New Web Series Features Famed 17th Street Barbecue — and St. Louisan Glori Mac


Mike Mills with Glori McCollum - COURTESY OF 17TH ST. BARBECUE
  • Courtesy of 17th St. Barbecue
  • Mike Mills with Glori McCollum
For a few hot summer days, self-proclaimed city girl Gloria McCollum found herself in the small town of Murphysboro, Illinois, for what she calls a "life-changing experience."

The St. Louis attorney, who goes by Glori Mac, had been invited to participate in a web series being filmed at the world-famous 17th Street Barbecue in Murphysboro, Illinois. It was three intense days of classes, cooking challenges and camaraderie, but Glori Mac came out the other side ready to open her own barbecue joint in St. Louis.

The new, six-episode YouTube series, produced by St. Louis-based Coolfire Studios, is part barbecue how-to and part storytelling, as each participant is looking to further their barbecue hopes and dreams.

McCollum, along with would-be restaurant owners from Michigan, Ohio, Canada and England, received group and one-on-one instruction in their quests to become better pitmasters and restaurateurs.

"I've always had a dream of having a barbecue restaurant," says McCollum. And her dream may soon become reality. With cooks standing by and a business plan in hand, Glori Mac is scouting locations and pitching investors. She's hoping to combine her newly-acquired barbecue knowledge with soul-food sides from her childhood at what may be called "Glori Mac's Smokehouse."

The web series is a first for the high-profile 17th Street Barbecue. While running the popular restaurant in Murphysboro for three decades, Mike Mills became one of the most prolific pitmasters in the country. Through success on the competition barbecue circuit and the popularity of 17th Street's Magic Dust rub, the brand is bigger than ever. With daughter Amy Mills, the pitmaster co-authored a book, Peace, Love and Barbecue, and runs the OnCue Consulting arm of the business.

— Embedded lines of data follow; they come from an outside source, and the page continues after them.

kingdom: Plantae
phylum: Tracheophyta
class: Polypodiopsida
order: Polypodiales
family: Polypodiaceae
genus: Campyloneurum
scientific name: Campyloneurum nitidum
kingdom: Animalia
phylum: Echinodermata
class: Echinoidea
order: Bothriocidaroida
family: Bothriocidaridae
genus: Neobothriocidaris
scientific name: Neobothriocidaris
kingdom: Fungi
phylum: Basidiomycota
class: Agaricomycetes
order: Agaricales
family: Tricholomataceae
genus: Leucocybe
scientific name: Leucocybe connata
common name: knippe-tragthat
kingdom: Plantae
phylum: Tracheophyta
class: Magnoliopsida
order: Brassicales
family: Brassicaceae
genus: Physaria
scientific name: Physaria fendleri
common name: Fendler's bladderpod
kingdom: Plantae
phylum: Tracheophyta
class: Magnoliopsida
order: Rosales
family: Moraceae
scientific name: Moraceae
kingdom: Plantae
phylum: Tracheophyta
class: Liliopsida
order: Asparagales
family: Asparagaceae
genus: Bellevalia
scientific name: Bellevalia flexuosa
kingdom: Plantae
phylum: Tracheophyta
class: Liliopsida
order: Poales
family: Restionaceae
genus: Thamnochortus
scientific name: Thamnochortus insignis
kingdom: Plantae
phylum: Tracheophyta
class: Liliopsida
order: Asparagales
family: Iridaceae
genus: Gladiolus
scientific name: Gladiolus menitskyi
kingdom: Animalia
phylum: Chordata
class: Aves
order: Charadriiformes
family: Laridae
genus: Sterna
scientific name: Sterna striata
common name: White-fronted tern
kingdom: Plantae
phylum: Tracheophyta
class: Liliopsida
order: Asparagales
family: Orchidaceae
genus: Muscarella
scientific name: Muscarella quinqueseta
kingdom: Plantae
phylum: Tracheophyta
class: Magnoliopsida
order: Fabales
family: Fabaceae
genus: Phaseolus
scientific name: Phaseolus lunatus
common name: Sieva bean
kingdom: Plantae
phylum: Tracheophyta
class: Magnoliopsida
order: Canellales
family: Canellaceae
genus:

An expansion on their consulting work, this program was crafted to address topics specific to each participant — whether customer service or racks of ribs. The viewers get to see it all.

17th Street emphasizes the importance of barbecue culture and connecting with the local community. "If people don't embrace barbecue as a culture, they're probably not going to be successful," says Amy Mills.

From meat smoking techniques and sides preparation to service and food truck operations, McCollum says she learned a lot during the experience.

All six episodes are being released today so, according to Amy Mills, you can "BBQ and Binge" rather than "Netflix and Chill" tonight.

Johnny Fugitt is author of The 100 Best Barbecue Restaurants in America, which includes 17th Street Barbecue.